Apparue en Chine fin 2019, l’épidémie de COVID-19 a balayé le monde à une vitesse étonnante, obligeant les États européens à mettre en œuvre la plus vaste intervention sociétale d’urgence depuis la fin de la Seconde Guerre mondiale: le confinement de leur population.
Maintenant que le choc initial et l’incrédulité sont passés, il est nécessaire de réfléchir à ce choix et à ses conséquences.
En effet, les politiques publiques ne sont pas seulement fondées sur la «science» et sur des données factuelles. Elles reposent également sur nos choix de priorités, qui découlent de l’importance que nous accordons explicitement ou implicitement à différentes valeurs et à différents enjeux. Dès lors, pour éviter le «somnambulisme» dans l’élaboration des politiques, nous devons considérer les conséquences du confinement, de nos politiques de sortie du confinement, et des changements sociétaux à long terme résultant de ces politiques, dans tous les domaines du social, du psychologique, de l’éthique, du politique, et pas seulement de l’économique et du médical. Pour ce qui est de l’avenir, il est impératif de prendre en compte tous les aspects de la société humaine lorsqu’il s’agit d’organiser la sortie du confinement ainsi que la période post-confinement.

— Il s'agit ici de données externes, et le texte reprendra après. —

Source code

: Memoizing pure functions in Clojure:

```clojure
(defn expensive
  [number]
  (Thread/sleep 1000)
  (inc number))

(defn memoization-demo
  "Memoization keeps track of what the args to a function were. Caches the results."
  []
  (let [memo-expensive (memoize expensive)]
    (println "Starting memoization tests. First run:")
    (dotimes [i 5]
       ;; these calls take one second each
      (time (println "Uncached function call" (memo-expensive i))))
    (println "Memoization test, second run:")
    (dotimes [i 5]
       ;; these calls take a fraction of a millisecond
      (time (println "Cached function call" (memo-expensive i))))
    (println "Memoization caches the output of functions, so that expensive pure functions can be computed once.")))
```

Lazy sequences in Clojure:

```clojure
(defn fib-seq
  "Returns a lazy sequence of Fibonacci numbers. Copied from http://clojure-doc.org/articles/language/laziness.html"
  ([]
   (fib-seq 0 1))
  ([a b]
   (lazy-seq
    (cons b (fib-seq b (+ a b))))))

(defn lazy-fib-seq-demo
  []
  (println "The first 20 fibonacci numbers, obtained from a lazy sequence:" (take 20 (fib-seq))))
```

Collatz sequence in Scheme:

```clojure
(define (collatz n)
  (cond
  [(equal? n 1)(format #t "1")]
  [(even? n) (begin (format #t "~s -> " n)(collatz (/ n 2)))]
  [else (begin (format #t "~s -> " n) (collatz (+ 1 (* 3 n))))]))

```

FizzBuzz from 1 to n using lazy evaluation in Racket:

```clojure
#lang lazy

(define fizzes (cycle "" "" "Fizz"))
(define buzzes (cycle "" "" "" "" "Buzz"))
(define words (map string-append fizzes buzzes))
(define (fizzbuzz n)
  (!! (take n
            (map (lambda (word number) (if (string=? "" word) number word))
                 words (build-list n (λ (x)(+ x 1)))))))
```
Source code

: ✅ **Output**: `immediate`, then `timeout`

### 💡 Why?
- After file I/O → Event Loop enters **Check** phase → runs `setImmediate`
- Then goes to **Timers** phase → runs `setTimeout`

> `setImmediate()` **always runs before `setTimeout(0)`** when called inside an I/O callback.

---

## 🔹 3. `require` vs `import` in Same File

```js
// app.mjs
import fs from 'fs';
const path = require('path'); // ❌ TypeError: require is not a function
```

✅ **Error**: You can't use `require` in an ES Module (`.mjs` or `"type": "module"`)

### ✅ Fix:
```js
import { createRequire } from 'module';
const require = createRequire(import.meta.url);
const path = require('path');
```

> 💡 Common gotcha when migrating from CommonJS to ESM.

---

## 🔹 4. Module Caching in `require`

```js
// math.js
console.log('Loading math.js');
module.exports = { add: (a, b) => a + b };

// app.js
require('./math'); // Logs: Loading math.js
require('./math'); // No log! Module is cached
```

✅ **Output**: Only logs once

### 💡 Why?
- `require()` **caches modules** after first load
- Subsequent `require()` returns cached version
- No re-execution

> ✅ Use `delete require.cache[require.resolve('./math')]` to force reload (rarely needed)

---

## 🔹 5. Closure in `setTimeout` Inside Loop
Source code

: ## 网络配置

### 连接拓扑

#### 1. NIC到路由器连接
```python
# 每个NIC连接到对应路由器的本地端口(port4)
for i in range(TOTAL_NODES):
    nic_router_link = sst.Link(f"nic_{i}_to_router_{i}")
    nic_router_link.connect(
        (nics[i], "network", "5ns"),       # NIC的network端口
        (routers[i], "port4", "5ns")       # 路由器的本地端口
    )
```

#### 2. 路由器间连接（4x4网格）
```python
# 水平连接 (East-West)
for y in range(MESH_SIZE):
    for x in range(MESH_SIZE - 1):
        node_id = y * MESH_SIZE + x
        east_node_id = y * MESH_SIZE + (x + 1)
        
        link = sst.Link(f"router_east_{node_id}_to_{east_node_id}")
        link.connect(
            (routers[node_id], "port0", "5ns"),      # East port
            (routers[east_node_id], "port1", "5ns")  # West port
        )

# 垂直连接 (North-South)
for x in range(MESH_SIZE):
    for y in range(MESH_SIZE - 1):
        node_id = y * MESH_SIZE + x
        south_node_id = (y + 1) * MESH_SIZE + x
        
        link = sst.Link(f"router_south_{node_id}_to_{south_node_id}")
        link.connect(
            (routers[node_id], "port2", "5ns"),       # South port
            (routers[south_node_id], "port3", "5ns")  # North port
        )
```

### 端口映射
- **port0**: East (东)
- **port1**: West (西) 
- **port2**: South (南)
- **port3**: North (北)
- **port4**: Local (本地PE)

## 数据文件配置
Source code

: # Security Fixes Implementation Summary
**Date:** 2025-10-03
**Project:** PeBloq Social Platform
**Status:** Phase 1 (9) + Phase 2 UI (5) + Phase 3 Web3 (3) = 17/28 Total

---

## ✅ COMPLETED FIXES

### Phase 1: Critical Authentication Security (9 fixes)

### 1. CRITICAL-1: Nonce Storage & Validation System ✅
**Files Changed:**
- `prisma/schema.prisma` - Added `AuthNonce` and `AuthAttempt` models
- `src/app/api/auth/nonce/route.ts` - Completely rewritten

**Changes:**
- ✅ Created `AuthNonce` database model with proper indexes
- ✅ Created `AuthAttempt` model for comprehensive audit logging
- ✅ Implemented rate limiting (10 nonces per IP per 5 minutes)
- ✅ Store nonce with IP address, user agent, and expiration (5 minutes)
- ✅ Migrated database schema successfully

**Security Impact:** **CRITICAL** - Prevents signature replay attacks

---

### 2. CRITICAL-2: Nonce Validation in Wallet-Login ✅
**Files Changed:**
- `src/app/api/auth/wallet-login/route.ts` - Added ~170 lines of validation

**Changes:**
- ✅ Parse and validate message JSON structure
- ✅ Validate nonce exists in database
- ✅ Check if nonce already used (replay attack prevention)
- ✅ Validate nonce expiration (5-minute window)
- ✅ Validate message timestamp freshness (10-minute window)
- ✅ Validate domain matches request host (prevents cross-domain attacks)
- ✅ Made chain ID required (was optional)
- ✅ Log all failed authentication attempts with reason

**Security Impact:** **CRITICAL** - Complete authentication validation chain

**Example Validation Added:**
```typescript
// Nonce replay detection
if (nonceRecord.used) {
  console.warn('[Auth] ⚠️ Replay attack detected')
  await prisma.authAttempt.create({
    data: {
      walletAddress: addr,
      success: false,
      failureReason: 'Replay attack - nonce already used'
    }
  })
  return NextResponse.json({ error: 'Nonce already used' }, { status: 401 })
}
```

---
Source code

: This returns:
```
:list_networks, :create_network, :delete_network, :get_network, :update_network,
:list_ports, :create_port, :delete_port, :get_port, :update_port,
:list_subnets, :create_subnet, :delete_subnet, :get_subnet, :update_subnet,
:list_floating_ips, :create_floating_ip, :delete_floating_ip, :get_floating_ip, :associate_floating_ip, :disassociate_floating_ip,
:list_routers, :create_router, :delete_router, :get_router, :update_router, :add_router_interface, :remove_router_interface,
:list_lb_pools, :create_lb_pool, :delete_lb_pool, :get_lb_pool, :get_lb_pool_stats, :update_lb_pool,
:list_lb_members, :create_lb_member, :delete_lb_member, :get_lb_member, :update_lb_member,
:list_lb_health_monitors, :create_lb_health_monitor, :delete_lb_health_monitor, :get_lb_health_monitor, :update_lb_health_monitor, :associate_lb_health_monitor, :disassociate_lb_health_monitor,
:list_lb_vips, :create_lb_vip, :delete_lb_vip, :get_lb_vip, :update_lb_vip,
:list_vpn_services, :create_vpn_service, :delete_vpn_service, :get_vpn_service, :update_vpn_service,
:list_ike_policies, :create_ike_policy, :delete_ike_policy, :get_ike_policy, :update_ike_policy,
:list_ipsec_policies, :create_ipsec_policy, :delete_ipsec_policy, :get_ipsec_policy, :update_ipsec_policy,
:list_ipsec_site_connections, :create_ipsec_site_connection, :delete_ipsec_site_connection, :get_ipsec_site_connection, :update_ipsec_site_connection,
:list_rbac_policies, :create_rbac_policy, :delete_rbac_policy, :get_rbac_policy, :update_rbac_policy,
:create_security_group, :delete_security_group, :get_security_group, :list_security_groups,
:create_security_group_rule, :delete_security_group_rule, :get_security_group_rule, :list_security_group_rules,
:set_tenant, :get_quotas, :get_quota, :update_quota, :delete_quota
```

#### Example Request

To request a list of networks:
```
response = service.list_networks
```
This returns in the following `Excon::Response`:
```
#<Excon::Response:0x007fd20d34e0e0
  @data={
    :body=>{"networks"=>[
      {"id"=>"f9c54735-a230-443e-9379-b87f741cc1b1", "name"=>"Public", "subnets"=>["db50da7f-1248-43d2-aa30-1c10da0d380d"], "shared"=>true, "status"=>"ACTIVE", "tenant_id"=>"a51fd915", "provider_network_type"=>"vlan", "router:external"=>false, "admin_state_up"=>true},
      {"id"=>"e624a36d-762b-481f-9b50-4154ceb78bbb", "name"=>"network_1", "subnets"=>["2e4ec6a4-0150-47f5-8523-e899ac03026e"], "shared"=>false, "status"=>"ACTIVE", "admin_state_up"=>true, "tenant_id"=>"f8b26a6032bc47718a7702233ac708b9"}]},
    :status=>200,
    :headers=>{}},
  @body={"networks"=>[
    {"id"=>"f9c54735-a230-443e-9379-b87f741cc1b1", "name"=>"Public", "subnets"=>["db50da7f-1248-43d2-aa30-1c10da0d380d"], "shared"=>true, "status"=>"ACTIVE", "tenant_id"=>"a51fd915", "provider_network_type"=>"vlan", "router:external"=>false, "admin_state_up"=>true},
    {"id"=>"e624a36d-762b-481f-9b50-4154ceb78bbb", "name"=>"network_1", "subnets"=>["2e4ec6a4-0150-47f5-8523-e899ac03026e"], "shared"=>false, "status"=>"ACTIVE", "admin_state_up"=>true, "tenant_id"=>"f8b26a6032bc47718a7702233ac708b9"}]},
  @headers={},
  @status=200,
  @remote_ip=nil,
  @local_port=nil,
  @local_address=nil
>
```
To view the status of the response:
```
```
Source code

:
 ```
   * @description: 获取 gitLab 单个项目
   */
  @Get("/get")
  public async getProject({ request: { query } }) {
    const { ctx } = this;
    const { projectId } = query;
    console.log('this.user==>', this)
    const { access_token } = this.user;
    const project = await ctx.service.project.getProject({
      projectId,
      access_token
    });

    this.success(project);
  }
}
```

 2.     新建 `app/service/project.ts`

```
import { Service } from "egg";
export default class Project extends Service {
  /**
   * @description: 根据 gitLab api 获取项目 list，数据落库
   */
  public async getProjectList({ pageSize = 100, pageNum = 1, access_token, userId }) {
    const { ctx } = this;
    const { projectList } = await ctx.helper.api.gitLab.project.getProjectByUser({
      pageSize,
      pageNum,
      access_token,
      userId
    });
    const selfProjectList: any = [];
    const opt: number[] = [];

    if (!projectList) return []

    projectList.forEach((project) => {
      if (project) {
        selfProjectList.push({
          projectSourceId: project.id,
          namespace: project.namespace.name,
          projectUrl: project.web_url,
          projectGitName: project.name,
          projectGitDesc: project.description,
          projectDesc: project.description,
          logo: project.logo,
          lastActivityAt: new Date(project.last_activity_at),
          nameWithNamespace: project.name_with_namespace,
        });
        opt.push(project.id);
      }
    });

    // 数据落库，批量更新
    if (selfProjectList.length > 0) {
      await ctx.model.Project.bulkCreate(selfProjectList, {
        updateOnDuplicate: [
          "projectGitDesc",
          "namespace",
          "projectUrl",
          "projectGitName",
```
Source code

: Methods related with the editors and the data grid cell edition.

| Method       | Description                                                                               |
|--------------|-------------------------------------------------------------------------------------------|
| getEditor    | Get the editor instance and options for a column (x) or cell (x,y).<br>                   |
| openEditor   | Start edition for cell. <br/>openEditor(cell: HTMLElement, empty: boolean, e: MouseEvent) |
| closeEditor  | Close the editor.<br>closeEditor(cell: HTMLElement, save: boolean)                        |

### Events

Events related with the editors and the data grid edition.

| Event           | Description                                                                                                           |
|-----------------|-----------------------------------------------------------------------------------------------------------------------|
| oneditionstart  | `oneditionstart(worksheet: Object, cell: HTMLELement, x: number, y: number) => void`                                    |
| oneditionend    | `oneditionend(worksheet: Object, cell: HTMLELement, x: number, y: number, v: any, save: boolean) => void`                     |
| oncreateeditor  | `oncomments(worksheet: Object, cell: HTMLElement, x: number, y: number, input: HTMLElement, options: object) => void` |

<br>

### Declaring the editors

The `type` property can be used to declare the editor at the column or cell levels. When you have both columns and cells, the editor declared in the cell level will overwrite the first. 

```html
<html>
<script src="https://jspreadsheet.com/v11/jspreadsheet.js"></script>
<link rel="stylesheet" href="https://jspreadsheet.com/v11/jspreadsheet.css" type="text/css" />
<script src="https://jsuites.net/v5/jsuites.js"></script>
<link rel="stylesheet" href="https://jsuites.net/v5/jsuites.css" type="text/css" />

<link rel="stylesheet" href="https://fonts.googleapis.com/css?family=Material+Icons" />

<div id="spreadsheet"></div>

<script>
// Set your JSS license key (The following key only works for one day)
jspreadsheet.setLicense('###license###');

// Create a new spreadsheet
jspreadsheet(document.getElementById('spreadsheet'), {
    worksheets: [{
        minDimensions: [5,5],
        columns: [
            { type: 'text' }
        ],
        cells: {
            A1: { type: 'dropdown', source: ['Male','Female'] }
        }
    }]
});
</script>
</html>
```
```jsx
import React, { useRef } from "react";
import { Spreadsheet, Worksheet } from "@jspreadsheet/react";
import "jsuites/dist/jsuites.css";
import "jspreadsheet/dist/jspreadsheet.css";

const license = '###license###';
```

Plus d’une centaine de chercheurs et chercheuses ont participé à cette réflexion. C’est à partir de celle-ci qu’au-delà des considérations générales (reconquérir le temps; appréhender la complexité, la société du flux; mettre l’économie au service de l’humain; développer un management humain; co-construire un futur désirable pour les jeunes et les générations futures; créer de nouvelles sociabilités; réfléchir aux bons usages des nouvelles technologies), nous proposons 13 recommandations sur le long terme pour une sortie sociale et humaine de ce confinement.
13. Se préparer en vue de la prochaine crise
La crise du COVID-19 aboutissant au confinement de la population a largement démontré l’impréparation de l’État à faire face à une telle pandémie. Elle révèle les failles d’un système de santé publique fragilisé par l’absence d’une politique d’anticipation et de prévention, illustrant l’incurie d’une gestion ultra-libérale de ses moyens et de ses ressources.
Nous recommandons de mettre sur pied et de faire vivre des réseaux inclusifs associant les savoirs scientifiques et pratiques, l’expérience de terrain et les organisations pertinentes par rapport à de probables ou possibles catastrophes à venir afin de produire itérativement et tangiblement des mécanismes de prévention et précaution.
Dans cette perspective il est déjà clair que le gouvernement fédéral doit se donner le cadre légal lui permettant de prendre les mesures qui s’avéreraient nécessaires pour garantir l’accès au plus grand nombre des équipements de protection, médicaments et vaccins.
À cet effet, nous recommandons au gouvernement fédéral de renoncer à sa déclaration du 30 août 2003 de non-usage du mécanisme de licence obligatoire à portée internationale (Déclaration unilatérale du 30 août 2003, reprise à l’article 1 b) de l’Annexe de l’Accord sur les ADPIC du 6 décembre 2005).
Nous lui recommandons également de prendre (à l’instar de l’Allemagne et du Canada par exemple) une loi qui donne à l’État la faculté de passer outre un brevet en réalisant ou en faisant fabriquer ce qu’il faut pour endiguer l’épidémie, sous couvert d’accorder au titulaire du brevet une rémunération adéquate.
Nous lui recommandons enfin d’assortir les fonds qu’il investit dans la recherche et le développement dans le domaine de la santé de garanties qui bénéficieront au plus grand nombre.